Gap expects its net sales to remain stable or increase slightly in the first quarter of 2025, while projecting a 1% to 2% year-over-year growth for the full year. The company continues to assess external economic factors, including tariffs and supply chain challenges. Chief Financial Officer Katrina O’Connell noted that less than 10% of Gap’s products are sourced from China, with minimal reliance on Canada and Mexico.
“We’ve been operating in a highly dynamic backdrop for the last few years, and we’re expecting the same for fiscal 2025,” O’Connell stated. “As a result, we’ve taken a balanced view with our guidance and remain focused on controlling the controllable.”
Gap’s leadership believes AI-driven strategies will contribute to revenue growth and operational efficiency. The company is exploring AI monetization opportunities related to consumer interaction, product development, and automation. CEO Richard Dickson highlighted the role of AI in enhancing productivity and driving value across all brand segments.
“In 2025, we will be developing AI monetization opportunities relative to the consumer experience, product to market, as well as organizational productivity,” Dickson said. “Now, having organized the various ways we can use AI to enable value creation, we’re prepared to mobilize against this framework with intention.”

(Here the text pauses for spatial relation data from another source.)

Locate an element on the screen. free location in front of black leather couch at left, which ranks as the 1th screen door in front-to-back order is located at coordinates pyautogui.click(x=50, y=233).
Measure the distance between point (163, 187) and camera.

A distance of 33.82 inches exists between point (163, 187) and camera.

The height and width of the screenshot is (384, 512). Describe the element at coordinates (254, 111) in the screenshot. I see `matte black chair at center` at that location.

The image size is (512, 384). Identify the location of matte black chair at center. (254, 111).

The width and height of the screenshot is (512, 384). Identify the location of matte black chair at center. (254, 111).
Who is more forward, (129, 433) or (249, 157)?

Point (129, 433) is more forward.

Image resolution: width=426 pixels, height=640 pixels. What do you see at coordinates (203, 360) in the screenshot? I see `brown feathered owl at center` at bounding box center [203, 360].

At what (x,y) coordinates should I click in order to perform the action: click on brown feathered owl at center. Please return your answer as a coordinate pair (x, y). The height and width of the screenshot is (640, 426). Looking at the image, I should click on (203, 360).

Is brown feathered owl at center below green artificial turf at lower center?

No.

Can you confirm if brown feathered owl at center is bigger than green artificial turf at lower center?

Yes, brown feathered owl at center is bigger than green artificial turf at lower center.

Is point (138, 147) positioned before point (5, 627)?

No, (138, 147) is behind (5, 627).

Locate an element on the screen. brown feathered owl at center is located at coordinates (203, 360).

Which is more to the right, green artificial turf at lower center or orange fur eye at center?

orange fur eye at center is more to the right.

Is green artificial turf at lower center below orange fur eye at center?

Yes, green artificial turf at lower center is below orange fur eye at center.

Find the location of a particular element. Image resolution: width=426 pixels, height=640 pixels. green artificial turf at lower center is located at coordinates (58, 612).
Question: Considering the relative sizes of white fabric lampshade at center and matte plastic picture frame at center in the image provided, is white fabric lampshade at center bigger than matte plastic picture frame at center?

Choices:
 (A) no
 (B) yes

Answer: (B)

Gap’s approach reflects a broader retail trend where companies emphasize digital transformation to remain competitive. Many retailers have been integrating AI to optimize operations, improve personalization, and enhance efficiency. The company’s AI investment follows similar efforts by industry peers who have sought to modernize their business models through technology.
While Gap’s focus on AI suggests a strategic shift, the success of these initiatives will depend on how effectively the company implements technology to address customer needs and operational challenges. AI-driven retail solutions have the potential to increase profitability, but they also require significant investment and strategic execution. As Gap navigates 2025, its ability to adapt to market conditions and effectively integrate AI will determine the impact of this shift on its long-term performance.